> **O QUE FAZER**:
Continue a reportagem sobre o servidor banido pelo Discord a partir da última frase do trecho fornecido, no mesmo tom jornalístico.

A investigação do Ministério da Justiça aponta que a adolescente teria sofrido coerção de integrantes do grupo durante uma chamada de vídeo. Por envolver uma menor de idade, o caso passou a ser analisado pelas autoridades responsáveis pela proteção de crianças e adolescentes no ambiente digital.
Discord baniu servidor antes do caso
Segundo o Discord, as contas envolvidas no episódio não haviam passado por procedimento específico de verificação de idade. A plataforma afirma, entretanto, que tratou essas contas como pertencentes a adolescentes desde a criação e aplicou as respectivas proteções e restrições.
A empresa informou que o servidor privado surgiu pouco antes do episódio. Por isso, segundo a plataforma, não havia registros anteriores que indicassem atividade criminosa naquele espaço específico.
O Discord também afirmou que identificou indícios de que ações criminosas relacionadas ao grupo teriam sido coordenadas em outras plataformas. Dessa forma, a empresa sustenta que o servidor já havia sido removido quando ocorreu a morte da adolescente.
De acordo com a companhia, 51 contas haviam ingressado ou passado pelo servidor antes de sua retirada do ar. A empresa também explicou que conteúdos considerados inadequados para menores poderiam exigir procedimentos adicionais de verificação de idade.

> **O MATERIAL**:

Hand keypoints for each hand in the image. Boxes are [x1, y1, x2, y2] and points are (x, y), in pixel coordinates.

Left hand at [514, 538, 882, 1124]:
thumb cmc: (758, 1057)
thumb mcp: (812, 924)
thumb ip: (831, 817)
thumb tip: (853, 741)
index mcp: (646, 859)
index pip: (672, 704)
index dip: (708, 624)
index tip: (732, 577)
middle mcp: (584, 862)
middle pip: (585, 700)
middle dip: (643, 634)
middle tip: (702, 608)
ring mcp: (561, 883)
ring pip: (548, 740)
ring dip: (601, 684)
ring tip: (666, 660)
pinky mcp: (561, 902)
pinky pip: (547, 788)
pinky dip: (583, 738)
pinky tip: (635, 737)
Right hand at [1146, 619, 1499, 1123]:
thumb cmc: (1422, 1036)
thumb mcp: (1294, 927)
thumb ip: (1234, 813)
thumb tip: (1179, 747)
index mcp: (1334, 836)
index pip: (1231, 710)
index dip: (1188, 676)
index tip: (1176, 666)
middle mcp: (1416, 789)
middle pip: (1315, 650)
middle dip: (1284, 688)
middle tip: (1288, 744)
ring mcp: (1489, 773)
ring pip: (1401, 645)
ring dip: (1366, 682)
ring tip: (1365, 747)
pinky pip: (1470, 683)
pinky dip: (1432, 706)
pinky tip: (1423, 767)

> **RESPOSTA**:
ANPD vai analisar resposta da plataforma
A ANPD informou que vai analisar as informações apresentadas pelo Discord dentro do processo de fiscalização aberto em 7 de agosto. O órgão pretende avaliar, entre outros pontos, as regras de restrição de idade e o funcionamento dos mecanismos de controle parental.
Além disso, a fiscalização busca verificar se as ferramentas disponíveis oferecem proteção adequada aos usuários menores de idade. As tratativas entre a plataforma e a agência seguem sob confidencialidade.
O caso também envolve questionamentos sobre a responsabilidade das plataformas digitais na prevenção de riscos para adolescentes. Nesse contexto, a análise das autoridades deverá considerar as medidas adotadas pelo Discord antes e depois do episódio.